How Ban of 500 and 1000 Rs. Notes Is Impacting the Common Man
There is a huge chaos in India since the moment the Prime Minister Mr. Narendra Modi had declared the ban of 500 and 1000 Rs. notes on 8th November which started reflecting since mid night post 9th November. The anarchy is obvious and genuine because first of all not everybody actually understood what was it. At first they misunderstood this in entirely different manner, which was the notes are all useless just like a trash, which is not so.

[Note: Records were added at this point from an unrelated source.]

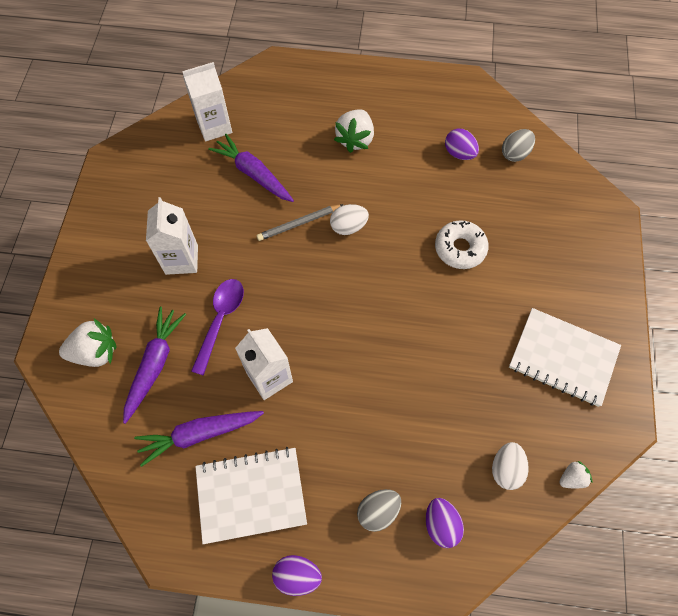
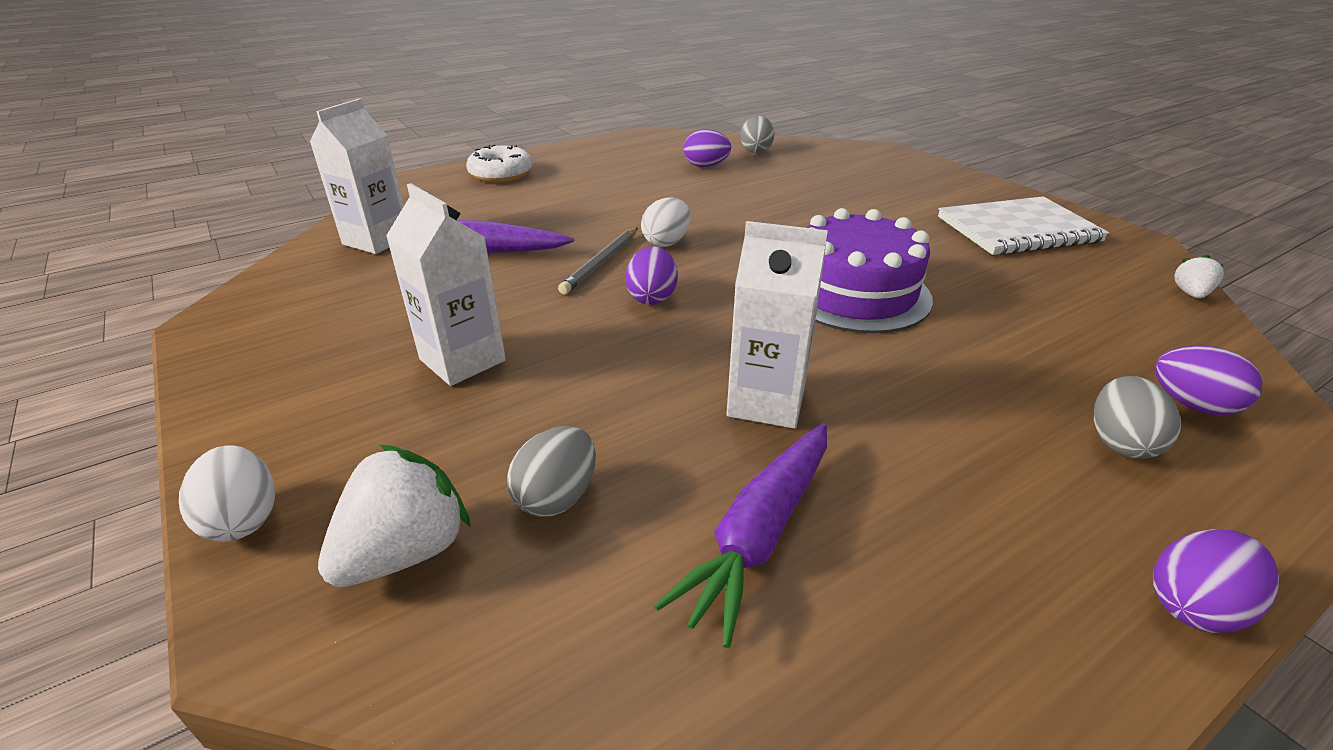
camera: 40 degrees left, 30 degrees down
purple carrot [123,307,186,424] -> grey egg [507,426,596,517]
purple spoon [191,279,244,375] -> none
white notebook [195,447,307,544] -> none
white strawberry [334,109,374,153] -> none
white donut [435,220,489,269] -> white donut moved to [466,144,533,183]
white egg [492,442,529,490] -> white egg moved to [179,446,275,542]
none -> purple egg [625,246,678,305]
none -> purple cake [806,208,933,333]

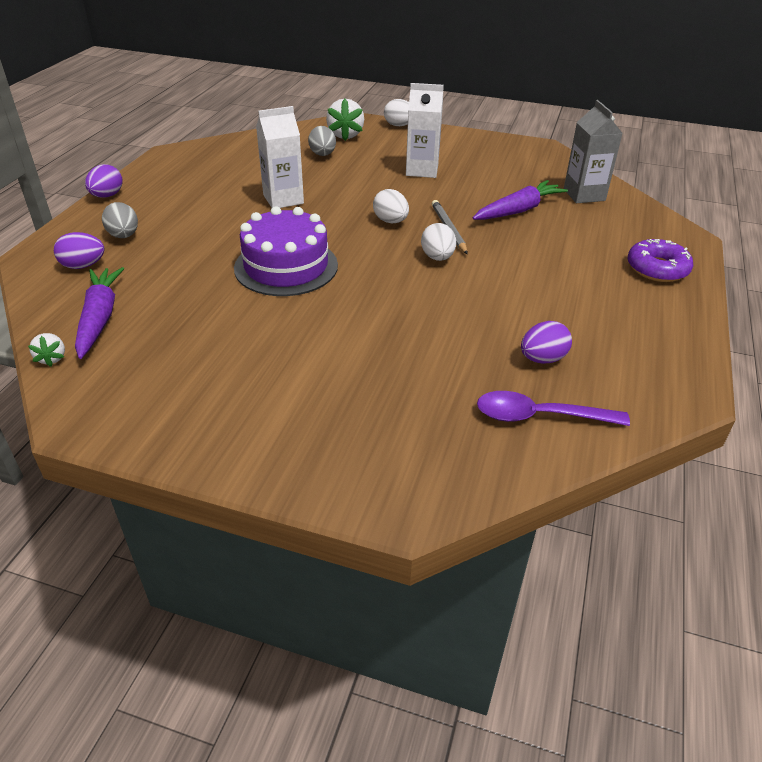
camera: 140 degrees right, 5 degrees up
white carton [310,98,404,254] -> grey carton [564,100,623,203]
white donut [466,144,533,183] -> purple donut [628,239,693,282]
purple egg [625,246,678,305] -> white egg [373,189,409,223]
purple carrot [654,423,827,648] -> purple carrot moved to [75,267,124,359]
grey egg [740,116,774,153] -> purple spoon [477,391,630,426]
white notebook [938,197,1109,255] -> none

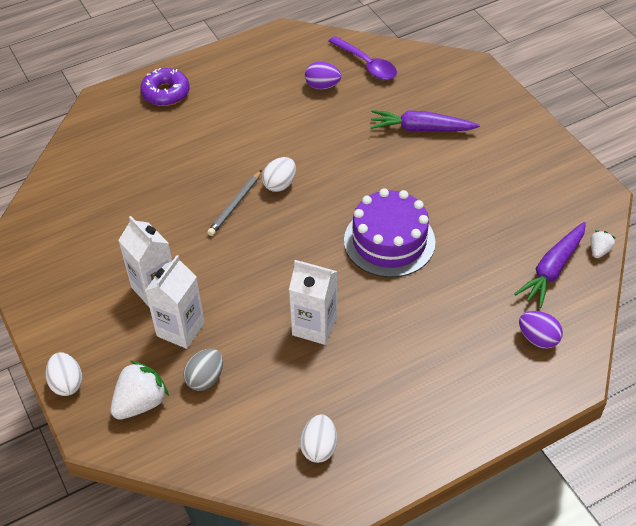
camera: 135 degrees left, 10 degrees up
purple egg [85,164,123,198] -> none
grey egg [102,202,138,238] -> none
white egg [373,189,409,223] -> white egg moved to [300,414,337,463]
purple carrot [473,180,568,220] -> purple carrot moved to [370,110,480,131]
grey carton [564,100,623,203] -> none
none -> white carton [145,255,205,349]

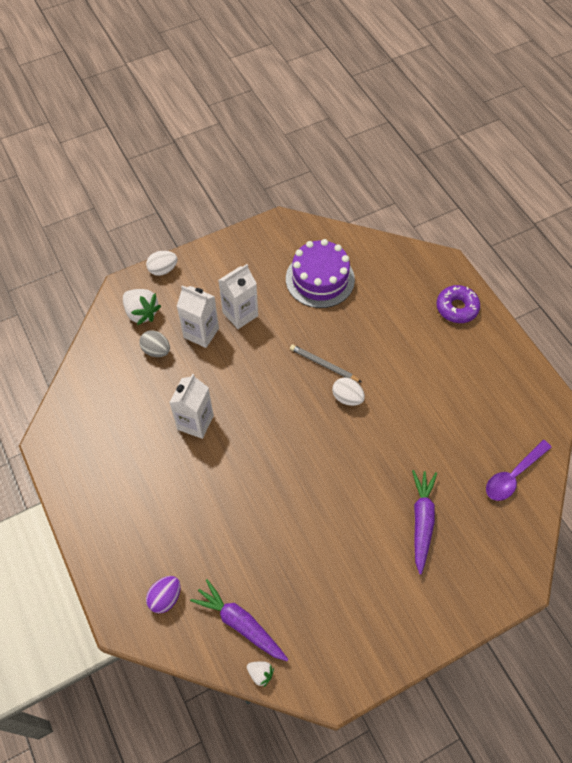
camera: 90 degrees right, 10 degrees up
white egg [300,414,337,463] -> none
purple egg [305,62,341,89] -> none
purple cake [344,188,435,278] -> purple cake moved to [286,239,355,308]

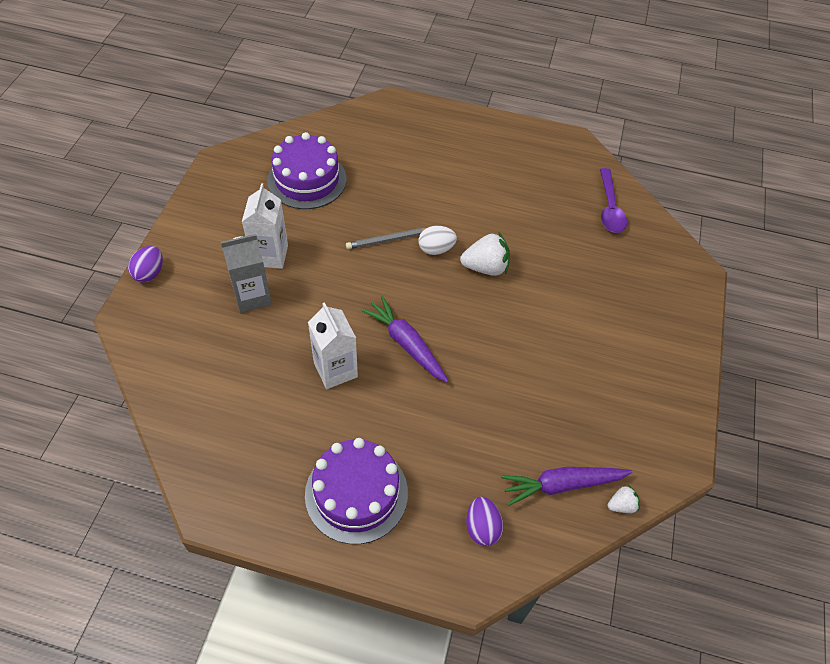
camera: 50 degrees left, 5 degrees down
white strawberry [123,289,161,325] -> white strawberry moved to [460,232,510,276]
grey egg [139,330,170,357] -> none
white egg [146,251,177,276] -> purple egg [128,246,163,283]
white carton [176,285,219,348] -> grey carton [221,234,272,313]
purple carrot [412,470,437,575] -> purple carrot moved to [361,296,448,382]
purple donut [436,285,480,323] -> none
none -> purple cake [305,438,408,544]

The motto is clear – To end the corruption and smuggling through using fake notes. If someone has extremely huge amount of cash he is at a huge risk since (s)he is not in the condition to answer the government how did (s)he manage to earn that amount in bulk despite of low/medium figure salary. Corruption exists everywhere, in each country residing in the world; the thing is that it’s just the least and most corrupted that comes into the picture responsible for either rising or failed economy because of personal interests.
As far as smuggling is concerned it could be an exchange of money with drugs or even weapons that allow the terrorists to establish illegitimate activities across/within the borders or anywhere inside the country such as mass murders. The weapons not necessarily are bought using real black money in cash but via fake currency as well. The step is taken to minimize such things much as possible. Without currency funding the anti-national activities cannot occur.
Since people do not have much of the valid cash they are bound for few days to purchase via only credit/debit card transactions or via cheque or net banking. Everyone doesn’t have a bank account and government obviously cannot ignore the individuals living in the rural areas who are either illiterate or have little to no knowledge about card transactions, or both. This is why the government has planned to take no tax from the farmers.
Most individuals wasn’t aware of the fact as well and so there are cases where nobody was accepting these currencies. This overly populous country is open to believing false rumors as well. One of the small towns in northern part of India believes that Rs. 10 coins aren’t legal either which certainly has no relation with the reality. I am not talking about the educated citizens who constantly turn on the news channels for the latest updates but those at the rural places where public transport is the only means to travel across the villages, and no other medium to communicate other than talking in person.
The corrupted individuals who have tons of money in their homes are no longer ‘rich’ since it is practically impossible to create hundreds of accounts and bifurcating specific amount to each. One cannot hold huge amount even in different bank accounts since RBI can track record the individual and question him/her regarding the whereabouts of each money transaction.
There are also cases of people buying gold within 48 hours of the news since they had no other option to hide their wealth. This made the value of these assets to significantly higher amount, roughly starting from Rs. 30,000 to Rs. 80,000 per 10 grams within 2 days! Those who have the business of Real Estate cannot take cash payment for may months and so the value of land and property will remain under control, making everything cheaper. The land and property solely depend on the current demand. It accordingly rises and falls based on the individuals’ requirements. Shares are already down; the economy will be down for around 200 days and will come back to normal after that.
Most ATMs don’t contain money for now. The banks where closed the very next day since the announcement. Another point to be put up is the dimension of the notes that are just introduced by the Reserve Bank of India. These aren’t compatible with the existing ATMs. The bank employees patiently deal with the crowd, no matter how many of them make a queue. It is just the matter of quite for a while till everything gets normal.
Most people have this hue and cry of not informing this earlier since nobody was mentally prepared for the decision except for few officials having renowned positions at central government. A common man obviously faces minor drawbacks but if they were to inform in advance everybody would be knowing, so how come one stop illegal activities happening on large scale? This is important to never make underworld mafias aware so that they get caught or at least don’t make huge deals.
The RBI hasn’t yet cleared the fact (or fiction) whether or not the new Rs. 2000 note contains RF chip inside; that most social networking websites are circulating. If facts are to be believed the claim cannot be real since a large database will need to be maintained to get the physical location of each currency. The GPS system installed will have its own money value, say Rs. 100 for each note. Does it sound practical to have a Rs. 2000 note having an actual value of Rs. 2100?
This is not the first time since already the ban of Rs 1000, 5000 and 10,000 notes occurred in January 1946, one and a half year before independence that were re-introduced again in 1954. Most economists believe that it may affect the upper middle class sections but not the biggest fish due to the reason that they have their penny reserved in foreign banks under someone else name. The measures are done to protect the rights of a common man with a positive intention. But only the future will clarify the picture whether this will be a successful step.